Multiple Sclerosis no rhyme or reason
I say this all the time, you can’t plan for things because you just don’t know. What doesn’t cause problems one day may be a gigantic obstacle the next day. One day you feel fine the next you can’t get out of bed. People around me always say it’s the weather or may say maybe you’re getting sick, I just know it’s the nature of the disease.
A good example is when I was playing mahjong. I’ve had issues many times by the end of the game that my back and core could barely hold me up. It is difficult for me to do the forward and backward motion for 3-4 hours in a row. Then one day we played at my house in my chairs and my back/core was really was great. The first thought anyone said was maybe it’s the chairs at the place we normally play, but I knew better. Then we played again here and within an hour I started having problems. By the end of the game I could barely walk let alone sit up straight. One week I could one week I couldn’t no rhythm or reason.

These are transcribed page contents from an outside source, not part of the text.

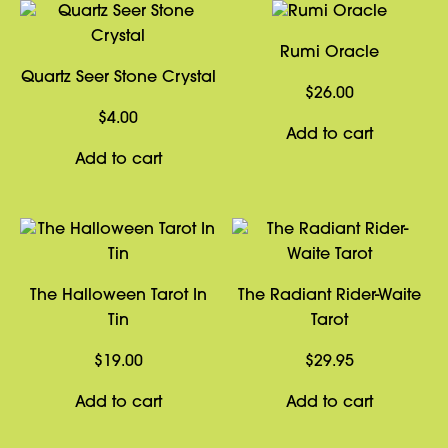
Rumi Oracle
Quartz Seer Stone Crystal
$
26.00
$
4.00
Add to cart
Add to cart
The Halloween Tarot In
The Radiant Rider-Waite
Tin
Tarot
$
19.00
$
29.95
Add to cart
Add to cart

In physical therapy I was discussing this fact. There are some exercises I do on a table. I use to be able to do them by myself, now I don’t have ability to pull my leg in on its own. A therapist always has to help with the movement. Yet as those muscles got weaker my hip muscles are doing a little better. Exercises that I do in a standing position are much straighter and slightly easier than they were in the beginning. I haven’t stopped either exercise over the last 6 months yet one I can’t do independently and one I can. No rhyme or reason.
Today I woke up feeling tired after sleeping 9 hours tomorrow I’ll wake up fine after sleeping 6 hours. This is what makes MS so difficult. The unknown of the day to day. Each day I do my best and that’s all I can do. If I need to rest, I rest. If I feel good I get things done that I can. I know others have the same thinking who suffer from any chronic disease. Give yourself a break and do your best. Your disease didn’t come with a manual.
4 thoughts on “Multiple Sclerosis no rhyme or reason”
I love your final sentence: “Your disease didn’t come with a manual.” I plan to share this blog via my Twitter account.
Thank you Ed. ?. That makes me happy
I have a friend that suffers from a type of your illness and gets worse not better. It is so sad but she finds joy and strength in Christ Jesus.
I find joy in spirituality but I think Jesus Christ is a wonderful place to find joy in. ❤️❤️.